Saved data entries:
--- START ---

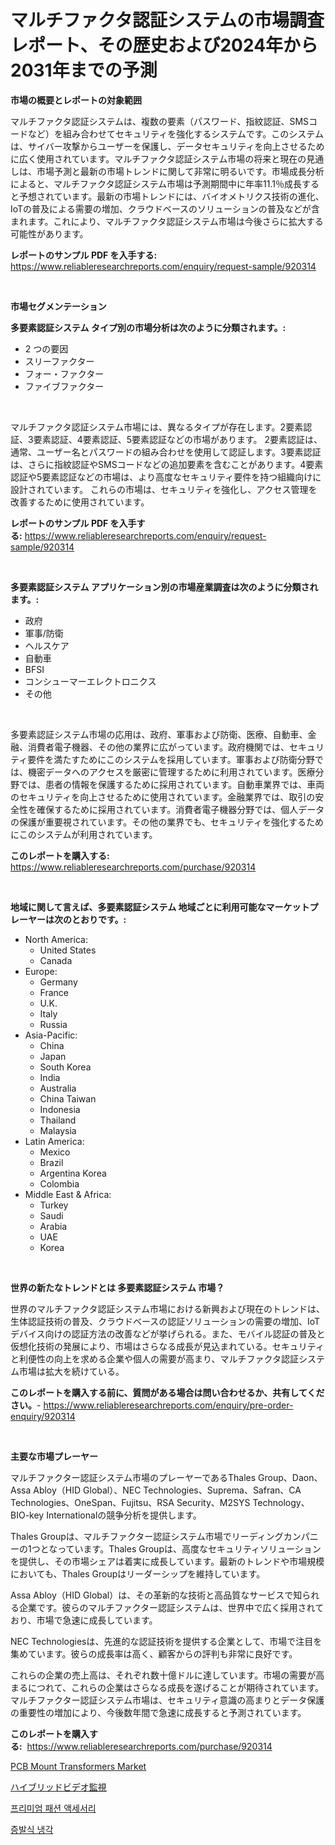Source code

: <p><h1>マルチファクタ認証システムの市場調査レポート、その歴史および2024年から2031年までの予測</h1></p><p><strong>市場の概要とレポートの対象範囲</strong></p>
<p><p>マルチファクタ認証システムは、複数の要素（パスワード、指紋認証、SMSコードなど）を組み合わせてセキュリティを強化するシステムです。このシステムは、サイバー攻撃からユーザーを保護し、データセキュリティを向上させるために広く使用されています。マルチファクタ認証システム市場の将来と現在の見通しは、市場予測と最新の市場トレンドに関して非常に明るいです。市場成長分析によると、マルチファクタ認証システム市場は予測期間中に年率11.1％成長すると予想されています。最新の市場トレンドには、バイオメトリクス技術の進化、IoTの普及による需要の増加、クラウドベースのソリューションの普及などが含まれます。これにより、マルチファクタ認証システム市場は今後さらに拡大する可能性があります。</p></p>
<p><strong>レポートのサンプル PDF を入手する:</strong> <a href="https://www.reliableresearchreports.com/enquiry/request-sample/920314">https://www.reliableresearchreports.com/enquiry/request-sample/920314</a></p>
<p>&nbsp;</p>
<p><strong>市場セグメンテーション</strong></p>
<p><strong>多要素認証システム タイプ別の市場分析は次のように分類されます。:</strong></p>
<p><ul><li>2 つの要因</li><li>スリーファクター</li><li>フォー・ファクター</li><li>ファイブファクター</li></ul></p>
<p>&nbsp;</p>
<p><p>マルチファクタ認証システム市場には、異なるタイプが存在します。2要素認証、3要素認証、4要素認証、5要素認証などの市場があります。 2要素認証は、通常、ユーザー名とパスワードの組み合わせを使用して認証します。3要素認証は、さらに指紋認証やSMSコードなどの追加要素を含むことがあります。4要素認証や5要素認証などの市場は、より高度なセキュリティ要件を持つ組織向けに設計されています。 これらの市場は、セキュリティを強化し、アクセス管理を改善するために使用されています。</p></p>
<p><strong>レポートのサンプル PDF を入手する:</strong>&nbsp;<a href="https://www.reliableresearchreports.com/enquiry/request-sample/920314">https://www.reliableresearchreports.com/enquiry/request-sample/920314</a></p>
<p>&nbsp;</p>
<p><strong> 多要素認証システム アプリケーション別の市場産業調査は次のように分類されます。:</strong></p>
<p><ul><li>政府</li><li>軍事/防衛</li><li>ヘルスケア</li><li>自動車</li><li>BFSI</li><li>コンシューマーエレクトロニクス</li><li>その他</li></ul></p>
<p>&nbsp;</p>
<p><p>多要素認証システム市場の応用は、政府、軍事および防衛、医療、自動車、金融、消費者電子機器、その他の業界に広がっています。政府機関では、セキュリティ要件を満たすためにこのシステムを採用しています。軍事および防衛分野では、機密データへのアクセスを厳密に管理するために利用されています。医療分野では、患者の情報を保護するために採用されています。自動車業界では、車両のセキュリティを向上させるために使用されています。金融業界では、取引の安全性を確保するために採用されています。消費者電子機器分野では、個人データの保護が重要視されています。その他の業界でも、セキュリティを強化するためにこのシステムが利用されています。</p></p>
<p><strong>このレポートを購入する:</strong>&nbsp; <a href="https://www.reliableresearchreports.com/purchase/920314">https://www.reliableresearchreports.com/purchase/920314</a></p>
<p>&nbsp;</p>
<p><strong>地域に関して言えば、多要素認証システム 地域ごとに利用可能なマーケットプレーヤーは次のとおりです。:</strong></p>
<p><ul>
    <li>
        North America:
        <ul>
            <li>United States</li>
            <li>Canada</li>
        </ul>
    </li>
    <li>
        Europe:
        <ul>
            <li>Germany</li>
            <li>France</li>
            <li>U.K.</li>
            <li>Italy</li>
            <li>Russia</li>
        </ul>
    </li>
    <li>
        Asia-Pacific:
        <ul>
            <li>China</li>
            <li>Japan</li>
            <li>South Korea</li>
            <li>India</li>
            <li>Australia</li>
            <li>China Taiwan</li>
            <li>Indonesia</li>
            <li>Thailand</li>
            <li>Malaysia</li>
        </ul>
    </li>
    <li>
        Latin America:
        <ul>
            <li>Mexico</li>
            <li>Brazil</li>
            <li>Argentina Korea</li>
            <li>Colombia</li>
        </ul>
    </li>
    <li>
        Middle East & Africa:
        <ul>
            <li>Turkey</li>
            <li>Saudi</li>
            <li>Arabia</li>
            <li>UAE</li>
            <li>Korea</li>
        </ul>
    </li>
    </ul></p>
<p>&nbsp;</p>
<p><strong>世界の新たなトレンドとは 多要素認証システム 市場？</strong></p>
<p><p>世界のマルチファクタ認証システム市場における新興および現在のトレンドは、生体認証技術の普及、クラウドベースの認証ソリューションの需要の増加、IoTデバイス向けの認証方法の改善などが挙げられる。また、モバイル認証の普及と仮想化技術の発展により、市場はさらなる成長が見込まれている。セキュリティと利便性の向上を求める企業や個人の需要が高まり、マルチファクタ認証システム市場は拡大を続けている。</p></p>
<p><strong>このレポートを購入する前に、質問がある場合は問い合わせるか、共有してください。</strong>- <a href="https://www.reliableresearchreports.com/enquiry/pre-order-enquiry/920314">https://www.reliableresearchreports.com/enquiry/pre-order-enquiry/920314</a></p>
<p>&nbsp;</p>
<p><strong>主要な市場プレーヤー</strong></p>
<p><p>マルチファクター認証システム市場のプレーヤーであるThales Group、Daon、Assa Abloy（HID Global）、NEC Technologies、Suprema、Safran、CA Technologies、OneSpan、Fujitsu、RSA Security、M2SYS Technology、BIO-key Internationalの競争分析を提供します。</p><p>Thales Groupは、マルチファクター認証システム市場でリーディングカンパニーの1つとなっています。Thales Groupは、高度なセキュリティソリューションを提供し、その市場シェアは着実に成長しています。最新のトレンドや市場規模においても、Thales Groupはリーダーシップを維持しています。</p><p>Assa Abloy（HID Global）は、その革新的な技術と高品質なサービスで知られる企業です。彼らのマルチファクター認証システムは、世界中で広く採用されており、市場で急速に成長しています。</p><p>NEC Technologiesは、先進的な認証技術を提供する企業として、市場で注目を集めています。彼らの成長率は高く、顧客からの評判も非常に良好です。</p><p>これらの企業の売上高は、それぞれ数十億ドルに達しています。市場の需要が高まるにつれて、これらの企業はさらなる成長を遂げることが期待されています。マルチファクター認証システム市場は、セキュリティ意識の高まりとデータ保護の重要性の増加により、今後数年間で急速に成長すると予測されています。</p></p>
<p><strong>このレポートを購入する:</strong>&nbsp;&nbsp;<a href="https://www.reliableresearchreports.com/purchase/920314">https://www.reliableresearchreports.com/purchase/920314</a></p>
<p><p><a href="https://issuu.com/reportprime-2/docs/pcb-mount-transformers-market-size-2030.pptx">PCB Mount Transformers Market</a></p><p><a href="https://github.com/oqxogxyvqe90775/Market-Research-Report-List-1/blob/main/6166112183083.md">ハイブリッドビデオ監視</a></p><p><a href="https://github.com/vs019sa3m8x/Market-Research-Report-List-1/blob/main/2401919183111.md">프리미엄 패션 액세서리</a></p><p><a href="https://github.com/lzrvbyqzftro57/Market-Research-Report-List-1/blob/main/3191098183110.md">증발식 냉각</a></p></p>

--- END ---

PROBLEM TO WORK ON>
Which lines in the records above contain the string "purchase"? Return each one in full.

THE COMPLETED TASK>
<p><strong>このレポートを購入する:</strong>&nbsp; <a href="https://www.reliableresearchreports.com/purchase/920314">https://www.reliableresearchreports.com/purchase/920314</a></p>
<p><strong>このレポートを購入する:</strong>&nbsp;&nbsp;<a href="https://www.reliableresearchreports.com/purchase/920314">https://www.reliableresearchreports.com/purchase/920314</a></p>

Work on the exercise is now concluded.